**Exercise description**
Filter these entries so that only lines with the word "Document" remain.

**Records supplied**
════════════════

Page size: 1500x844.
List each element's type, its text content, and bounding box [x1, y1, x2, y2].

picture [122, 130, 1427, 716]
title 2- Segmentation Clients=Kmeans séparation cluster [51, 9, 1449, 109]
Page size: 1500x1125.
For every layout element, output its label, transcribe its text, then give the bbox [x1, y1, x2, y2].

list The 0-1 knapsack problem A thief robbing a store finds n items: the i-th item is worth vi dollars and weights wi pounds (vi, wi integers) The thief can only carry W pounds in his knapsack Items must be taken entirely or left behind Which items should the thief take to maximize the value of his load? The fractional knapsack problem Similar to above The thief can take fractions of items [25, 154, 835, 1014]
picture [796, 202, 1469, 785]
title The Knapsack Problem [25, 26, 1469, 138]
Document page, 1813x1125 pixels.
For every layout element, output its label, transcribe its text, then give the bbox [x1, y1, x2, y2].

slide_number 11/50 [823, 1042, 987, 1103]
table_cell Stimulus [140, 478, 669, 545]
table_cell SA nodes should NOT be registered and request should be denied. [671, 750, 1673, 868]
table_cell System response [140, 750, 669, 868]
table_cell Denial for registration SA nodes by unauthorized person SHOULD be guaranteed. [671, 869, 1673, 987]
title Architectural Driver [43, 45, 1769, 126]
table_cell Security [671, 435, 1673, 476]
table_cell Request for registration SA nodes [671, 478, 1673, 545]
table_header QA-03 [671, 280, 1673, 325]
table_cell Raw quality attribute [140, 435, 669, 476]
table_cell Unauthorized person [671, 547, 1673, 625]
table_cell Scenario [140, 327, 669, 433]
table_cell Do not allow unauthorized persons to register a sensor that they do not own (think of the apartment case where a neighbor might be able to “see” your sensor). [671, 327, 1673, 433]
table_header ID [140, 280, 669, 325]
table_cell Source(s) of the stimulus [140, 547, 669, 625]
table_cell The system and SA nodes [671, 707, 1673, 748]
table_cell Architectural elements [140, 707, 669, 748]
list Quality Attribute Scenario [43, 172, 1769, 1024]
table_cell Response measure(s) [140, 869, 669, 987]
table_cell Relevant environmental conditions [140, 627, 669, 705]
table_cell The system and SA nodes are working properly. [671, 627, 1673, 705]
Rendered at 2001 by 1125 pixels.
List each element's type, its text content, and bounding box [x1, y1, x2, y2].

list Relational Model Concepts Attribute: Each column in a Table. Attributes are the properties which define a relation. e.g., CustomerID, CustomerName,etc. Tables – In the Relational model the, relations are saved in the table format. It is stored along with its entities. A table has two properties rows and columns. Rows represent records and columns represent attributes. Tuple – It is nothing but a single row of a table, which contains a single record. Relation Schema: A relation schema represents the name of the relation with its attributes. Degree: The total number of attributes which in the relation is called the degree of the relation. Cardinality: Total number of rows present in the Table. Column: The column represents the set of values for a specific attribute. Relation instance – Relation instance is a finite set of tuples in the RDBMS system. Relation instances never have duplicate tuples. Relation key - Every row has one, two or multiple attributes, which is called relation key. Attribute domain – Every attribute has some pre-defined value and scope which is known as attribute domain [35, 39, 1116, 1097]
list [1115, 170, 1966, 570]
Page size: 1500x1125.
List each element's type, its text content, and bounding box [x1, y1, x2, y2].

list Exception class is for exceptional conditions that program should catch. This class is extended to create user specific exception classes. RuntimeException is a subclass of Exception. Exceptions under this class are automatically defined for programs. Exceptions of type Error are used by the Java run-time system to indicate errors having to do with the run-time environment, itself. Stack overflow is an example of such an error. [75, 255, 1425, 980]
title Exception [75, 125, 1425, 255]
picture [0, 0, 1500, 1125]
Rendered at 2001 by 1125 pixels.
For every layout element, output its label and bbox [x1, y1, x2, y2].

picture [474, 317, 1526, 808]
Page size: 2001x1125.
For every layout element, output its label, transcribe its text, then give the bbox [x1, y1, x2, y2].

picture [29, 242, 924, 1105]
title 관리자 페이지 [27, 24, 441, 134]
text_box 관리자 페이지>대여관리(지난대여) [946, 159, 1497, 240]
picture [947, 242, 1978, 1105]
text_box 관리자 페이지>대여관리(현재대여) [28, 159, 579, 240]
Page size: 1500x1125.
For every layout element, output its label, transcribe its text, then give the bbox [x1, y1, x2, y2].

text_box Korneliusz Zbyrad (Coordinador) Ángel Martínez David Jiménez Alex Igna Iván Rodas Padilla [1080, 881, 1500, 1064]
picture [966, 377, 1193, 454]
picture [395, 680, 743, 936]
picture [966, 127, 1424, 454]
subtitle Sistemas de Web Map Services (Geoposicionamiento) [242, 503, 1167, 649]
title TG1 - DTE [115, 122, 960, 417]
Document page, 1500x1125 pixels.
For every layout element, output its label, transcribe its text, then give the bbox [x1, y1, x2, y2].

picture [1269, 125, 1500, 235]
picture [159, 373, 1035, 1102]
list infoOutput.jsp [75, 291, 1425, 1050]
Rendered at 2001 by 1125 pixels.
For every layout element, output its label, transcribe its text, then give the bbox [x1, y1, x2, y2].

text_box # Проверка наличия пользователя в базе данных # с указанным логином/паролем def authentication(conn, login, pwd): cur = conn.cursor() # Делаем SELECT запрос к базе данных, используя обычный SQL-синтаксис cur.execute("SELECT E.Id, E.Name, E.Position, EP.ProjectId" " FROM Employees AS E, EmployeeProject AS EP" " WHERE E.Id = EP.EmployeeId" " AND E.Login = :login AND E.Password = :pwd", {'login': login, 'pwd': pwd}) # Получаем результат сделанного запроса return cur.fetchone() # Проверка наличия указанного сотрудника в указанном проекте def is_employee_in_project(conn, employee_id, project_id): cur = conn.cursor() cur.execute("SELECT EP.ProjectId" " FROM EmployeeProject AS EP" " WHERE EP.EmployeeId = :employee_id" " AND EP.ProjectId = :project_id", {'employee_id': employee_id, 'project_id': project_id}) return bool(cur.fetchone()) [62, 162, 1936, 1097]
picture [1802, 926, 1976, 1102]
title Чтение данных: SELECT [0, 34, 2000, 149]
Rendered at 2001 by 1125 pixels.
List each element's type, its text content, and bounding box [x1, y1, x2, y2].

════════════════

**Answer for this exercise**
Document page, 1813x1125 pixels.
Document page, 1500x1125 pixels.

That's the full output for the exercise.